*Activity*
Could you return the data below exactly as it appears?

*Data shown*
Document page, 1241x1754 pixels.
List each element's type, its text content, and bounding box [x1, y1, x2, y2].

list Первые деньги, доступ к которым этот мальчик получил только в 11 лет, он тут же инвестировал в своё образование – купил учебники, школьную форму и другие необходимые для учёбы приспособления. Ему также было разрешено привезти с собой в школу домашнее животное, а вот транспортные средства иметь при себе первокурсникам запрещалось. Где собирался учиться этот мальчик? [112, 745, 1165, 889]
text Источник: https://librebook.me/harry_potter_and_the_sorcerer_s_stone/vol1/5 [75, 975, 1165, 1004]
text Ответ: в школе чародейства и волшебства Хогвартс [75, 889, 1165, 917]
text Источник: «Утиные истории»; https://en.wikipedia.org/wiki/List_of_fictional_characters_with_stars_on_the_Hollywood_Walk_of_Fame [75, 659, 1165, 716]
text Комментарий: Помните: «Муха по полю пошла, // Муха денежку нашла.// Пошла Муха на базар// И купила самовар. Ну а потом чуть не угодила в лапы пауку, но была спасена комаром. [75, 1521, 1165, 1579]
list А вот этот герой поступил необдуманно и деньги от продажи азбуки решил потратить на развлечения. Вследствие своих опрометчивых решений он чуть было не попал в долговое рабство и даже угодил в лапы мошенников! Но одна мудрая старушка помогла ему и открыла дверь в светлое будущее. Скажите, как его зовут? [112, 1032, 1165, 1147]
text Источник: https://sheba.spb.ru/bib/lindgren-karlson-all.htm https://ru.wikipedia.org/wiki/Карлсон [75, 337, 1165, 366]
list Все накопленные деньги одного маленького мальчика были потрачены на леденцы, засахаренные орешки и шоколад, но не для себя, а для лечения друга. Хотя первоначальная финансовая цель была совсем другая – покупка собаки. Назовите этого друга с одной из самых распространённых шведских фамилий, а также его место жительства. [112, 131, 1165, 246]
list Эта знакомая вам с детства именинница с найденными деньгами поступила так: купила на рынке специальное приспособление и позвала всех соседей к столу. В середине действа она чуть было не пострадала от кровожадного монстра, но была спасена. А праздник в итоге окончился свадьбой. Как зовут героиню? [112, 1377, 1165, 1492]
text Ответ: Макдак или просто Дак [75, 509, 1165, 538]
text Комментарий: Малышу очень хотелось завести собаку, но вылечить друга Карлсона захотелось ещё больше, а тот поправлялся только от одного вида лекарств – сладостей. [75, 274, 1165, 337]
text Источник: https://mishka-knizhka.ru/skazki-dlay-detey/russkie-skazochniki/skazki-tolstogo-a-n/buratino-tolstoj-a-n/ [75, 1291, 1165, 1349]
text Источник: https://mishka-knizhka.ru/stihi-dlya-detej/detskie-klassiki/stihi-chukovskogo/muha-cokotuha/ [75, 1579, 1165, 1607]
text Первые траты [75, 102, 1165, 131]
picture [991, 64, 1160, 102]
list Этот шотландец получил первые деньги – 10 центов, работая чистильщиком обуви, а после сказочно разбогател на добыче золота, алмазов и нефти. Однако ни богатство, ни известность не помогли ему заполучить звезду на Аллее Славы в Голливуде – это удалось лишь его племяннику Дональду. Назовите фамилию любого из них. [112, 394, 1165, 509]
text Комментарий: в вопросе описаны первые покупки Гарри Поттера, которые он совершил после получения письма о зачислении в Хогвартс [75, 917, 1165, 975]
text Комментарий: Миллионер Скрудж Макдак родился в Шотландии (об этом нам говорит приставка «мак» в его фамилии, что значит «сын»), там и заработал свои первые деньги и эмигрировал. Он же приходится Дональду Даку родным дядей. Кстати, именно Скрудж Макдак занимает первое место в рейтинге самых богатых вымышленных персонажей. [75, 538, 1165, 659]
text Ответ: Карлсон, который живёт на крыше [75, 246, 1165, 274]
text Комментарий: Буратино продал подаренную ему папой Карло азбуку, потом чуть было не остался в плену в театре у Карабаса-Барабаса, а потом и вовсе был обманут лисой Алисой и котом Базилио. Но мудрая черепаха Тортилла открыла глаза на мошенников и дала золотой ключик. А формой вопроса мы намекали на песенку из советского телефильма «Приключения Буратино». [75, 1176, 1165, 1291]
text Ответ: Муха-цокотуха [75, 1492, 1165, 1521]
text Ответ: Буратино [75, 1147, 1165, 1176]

*Answer box*
Document page, 1241x1754 pixels.
List each element's type, its text content, and bounding box [x1, y1, x2, y2].

list Первые деньги, доступ к которым этот мальчик получил только в 11 лет, он тут же инвестировал в своё образование – купил учебники, школьную форму и другие необходимые для учёбы приспособления. Ему также было разрешено привезти с собой в школу домашнее животное, а вот транспортные средства иметь при себе первокурсникам запрещалось. Где собирался учиться этот мальчик? [112, 745, 1165, 889]
text Источник: https://librebook.me/harry_potter_and_the_sorcerer_s_stone/vol1/5 [75, 975, 1165, 1004]
text Ответ: в школе чародейства и волшебства Хогвартс [75, 889, 1165, 917]
text Источник: «Утиные истории»; https://en.wikipedia.org/wiki/List_of_fictional_characters_with_stars_on_the_Hollywood_Walk_of_Fame [75, 659, 1165, 716]
text Комментарий: Помните: «Муха по полю пошла, // Муха денежку нашла.// Пошла Муха на базар// И купила самовар. Ну а потом чуть не угодила в лапы пауку, но была спасена комаром. [75, 1521, 1165, 1579]
list А вот этот герой поступил необдуманно и деньги от продажи азбуки решил потратить на развлечения. Вследствие своих опрометчивых решений он чуть было не попал в долговое рабство и даже угодил в лапы мошенников! Но одна мудрая старушка помогла ему и открыла дверь в светлое будущее. Скажите, как его зовут? [112, 1032, 1165, 1147]
text Источник: https://sheba.spb.ru/bib/lindgren-karlson-all.htm https://ru.wikipedia.org/wiki/Карлсон [75, 337, 1165, 366]
list Все накопленные деньги одного маленького мальчика были потрачены на леденцы, засахаренные орешки и шоколад, но не для себя, а для лечения друга. Хотя первоначальная финансовая цель была совсем другая – покупка собаки. Назовите этого друга с одной из самых распространённых шведских фамилий, а также его место жительства. [112, 131, 1165, 246]
list Эта знакомая вам с детства именинница с найденными деньгами поступила так: купила на рынке специальное приспособление и позвала всех соседей к столу. В середине действа она чуть было не пострадала от кровожадного монстра, но была спасена. А праздник в итоге окончился свадьбой. Как зовут героиню? [112, 1377, 1165, 1492]
text Ответ: Макдак или просто Дак [75, 509, 1165, 538]
text Комментарий: Малышу очень хотелось завести собаку, но вылечить друга Карлсона захотелось ещё больше, а тот поправлялся только от одного вида лекарств – сладостей. [75, 274, 1165, 337]
text Источник: https://mishka-knizhka.ru/skazki-dlay-detey/russkie-skazochniki/skazki-tolstogo-a-n/buratino-tolstoj-a-n/ [75, 1291, 1165, 1349]
text Источник: https://mishka-knizhka.ru/stihi-dlya-detej/detskie-klassiki/stihi-chukovskogo/muha-cokotuha/ [75, 1579, 1165, 1607]
text Первые траты [75, 102, 1165, 131]
picture [991, 64, 1160, 102]
list Этот шотландец получил первые деньги – 10 центов, работая чистильщиком обуви, а после сказочно разбогател на добыче золота, алмазов и нефти. Однако ни богатство, ни известность не помогли ему заполучить звезду на Аллее Славы в Голливуде – это удалось лишь его племяннику Дональду. Назовите фамилию любого из них. [112, 394, 1165, 509]
text Комментарий: в вопросе описаны первые покупки Гарри Поттера, которые он совершил после получения письма о зачислении в Хогвартс [75, 917, 1165, 975]
text Комментарий: Миллионер Скрудж Макдак родился в Шотландии (об этом нам говорит приставка «мак» в его фамилии, что значит «сын»), там и заработал свои первые деньги и эмигрировал. Он же приходится Дональду Даку родным дядей. Кстати, именно Скрудж Макдак занимает первое место в рейтинге самых богатых вымышленных персонажей. [75, 538, 1165, 659]
text Ответ: Карлсон, который живёт на крыше [75, 246, 1165, 274]
text Комментарий: Буратино продал подаренную ему папой Карло азбуку, потом чуть было не остался в плену в театре у Карабаса-Барабаса, а потом и вовсе был обманут лисой Алисой и котом Базилио. Но мудрая черепаха Тортилла открыла глаза на мошенников и дала золотой ключик. А формой вопроса мы намекали на песенку из советского телефильма «Приключения Буратино». [75, 1176, 1165, 1291]
text Ответ: Муха-цокотуха [75, 1492, 1165, 1521]
text Ответ: Буратино [75, 1147, 1165, 1176]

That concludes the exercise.